Explanation of Indicator
Whereas the size of the population in coastal high hazard areas indicates the risk to human health, insured value of property in coastal hazard areas indicates the risk to property. Homeowners insure their property for many reasons including the threat of damage from hurricanes and coastal storms. Recent hurricane events demonstrate that insured losses can be significant and create a tremendous burden for homeowners, local governments, insurers and state government. As insured value of property in coastal hazard areas rises, the state is faced with increasing magnitudes of fiscal impacts.
Although there have been two studies estimating the insured value of property in coastal hazard areas, the dissimilarity of methodologies does not allow comparison. The first study was conducted in 1989 by the All-Industry Research and Advisory Council; the second study was conducted in 1994 by the Florida Department of Insurance and is noteworthy in that it includes damage associated with high winds in addition to storm surge.
Historically, definitions of what constitutes the coastal high hazard area have varied. The Florida Administrative Code (see 9J-5.003(19)) currently defines the coastal high hazard area as the evacuation zone for a category 1 hurricane as established in the regional hurricane evacuation study applicable to the local government.
At the Florida Department of Insurance, contact Steve Liner at 904-922-3141. For the All-Industry Research and Advisory Council report contact Mike McDonald, Division of Emergency Management, Florida Department of Community Affairs, 2740 Centerview Drive, Tallahassee, FL 32399, or at 904-413-9953.
Hard copies of the reports are available at photocopying expense.
The reports represent data for 1980, 1988 and 1994 for all coastal counties; however, the dissimilarity of methodologies does not allow meaningful comparison.

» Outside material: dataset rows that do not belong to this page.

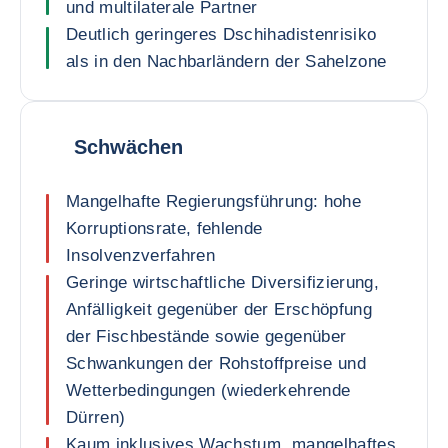
und multilaterale Partner
Deutlich geringeres Dschihadistenrisiko
als in den Nachbarländern der Sahelzone
Schwächen
Mangelhafte Regierungsführung: hohe
Korruptionsrate, fehlende
Insolvenzverfahren
Geringe wirtschaftliche Diversifizierung,
Anfälligkeit gegenüber der Erschöpfung
der Fischbestände sowie gegenüber
Schwankungen der Rohstoffpreise und
Wetterbedingungen (wiederkehrende
Dürren)
Kaum inklusives Wachstum, mangelhaftes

Documentation of the methodologies is limited; however, it appears that different assumptions were made as to what constituted property at risk.
The Department of Insurance should establish a procedure for preparing annual reports on the value of insured property in coastal hazard areas. Experience with the 1994 report shows that this can be a major project, therefore simpler methodologies may need to be developed to provide estimates of insured value. This might be accomplished by determining the value of insured property within the different inundation zones of the SLOSH (Sea, Lake, and Overland Surge from Hurricanes) maps prepared by the National Oceanographic and Atmospheric Administration. Complete coverage of coastal counties by Geographic Information Systems (GIS) would be needed to accomplish this task.